• [WORK ORDER]
In the records below, the lines between the one holding "left front paw: (119, 255)" and the one holding "left front paw: (148, 168)", inclusive, are to be transcribed exactly; no pictures are to be included.

• [RECORDED INFORMATION]
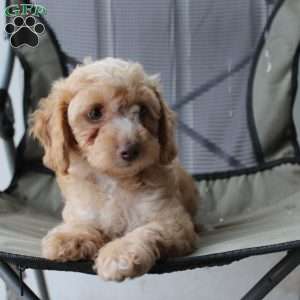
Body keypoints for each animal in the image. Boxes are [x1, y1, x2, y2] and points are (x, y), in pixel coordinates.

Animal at [30, 58, 200, 282]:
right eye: (94, 113)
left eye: (142, 110)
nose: (132, 149)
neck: (113, 180)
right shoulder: (81, 208)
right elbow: (84, 222)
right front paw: (68, 236)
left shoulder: (174, 221)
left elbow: (146, 230)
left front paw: (119, 255)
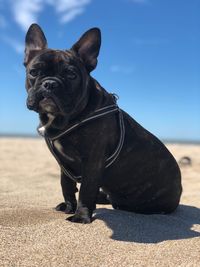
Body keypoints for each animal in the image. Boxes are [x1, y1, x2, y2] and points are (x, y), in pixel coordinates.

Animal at [24, 23, 182, 224]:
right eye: (33, 72)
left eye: (71, 75)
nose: (50, 84)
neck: (64, 118)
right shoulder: (64, 166)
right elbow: (66, 185)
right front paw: (69, 207)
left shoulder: (93, 161)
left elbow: (86, 190)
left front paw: (81, 216)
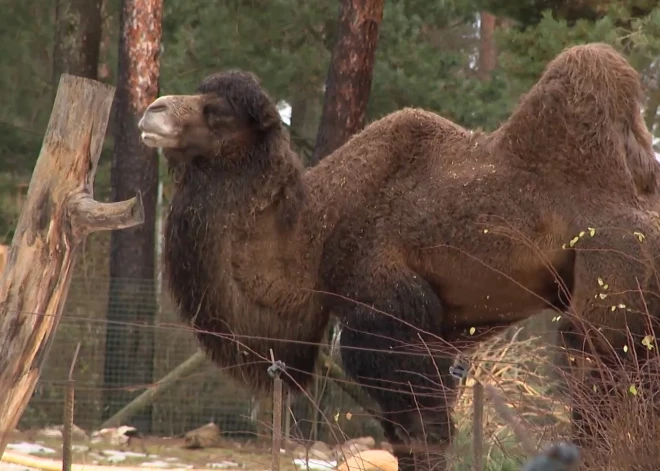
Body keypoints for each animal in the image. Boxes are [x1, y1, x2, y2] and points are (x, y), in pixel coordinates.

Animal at [137, 42, 660, 470]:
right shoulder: (444, 332)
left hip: (613, 289)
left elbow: (420, 433)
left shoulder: (388, 315)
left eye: (219, 113)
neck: (316, 236)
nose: (152, 111)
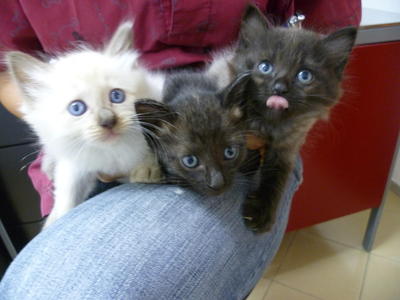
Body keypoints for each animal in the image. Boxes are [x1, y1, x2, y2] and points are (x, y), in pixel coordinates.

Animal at [5, 21, 164, 227]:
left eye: (117, 96)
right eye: (77, 108)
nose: (107, 121)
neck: (112, 151)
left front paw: (148, 168)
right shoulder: (74, 165)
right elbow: (67, 196)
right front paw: (57, 220)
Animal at [231, 5, 356, 233]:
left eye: (304, 76)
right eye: (265, 67)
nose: (279, 88)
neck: (268, 123)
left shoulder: (288, 146)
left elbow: (276, 176)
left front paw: (261, 212)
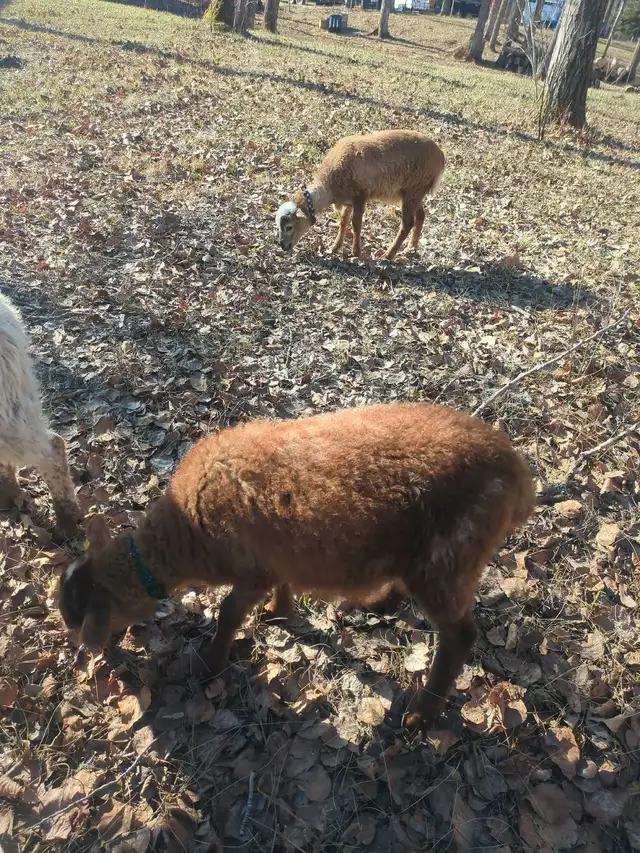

• [REPLY]
left front paw: (119, 255)
Body keypoints for each animal in the image. Boxes are [x1, y1, x2, y2] and points are (x, y), in pixel coordinates.

Animal at [24, 23, 182, 224]:
right eye: (33, 72)
left eye: (71, 75)
nose: (50, 84)
neck: (64, 118)
right shoulder: (64, 166)
right elbow: (66, 185)
right front paw: (69, 207)
left shoulder: (93, 161)
left elbow: (86, 190)
left front paw: (81, 216)
Body keypoints for each animal in the image. Boxes are [x1, y1, x2, y2] and points are (x, y), in pixel coordinates.

Animal at [137, 42, 660, 470]:
right shoulder: (444, 332)
left hip: (613, 289)
left elbow: (420, 433)
left shoulder: (388, 315)
left eye: (219, 113)
neck: (316, 236)
nose: (152, 111)
Body keypoints for each animal in the image. Boxes are [x1, y1, x2, y2] and points are (x, y), in pixel coordinates.

Animal at [5, 21, 164, 227]:
left eye: (117, 96)
right eye: (77, 108)
nose: (107, 121)
neck: (112, 151)
left front paw: (148, 168)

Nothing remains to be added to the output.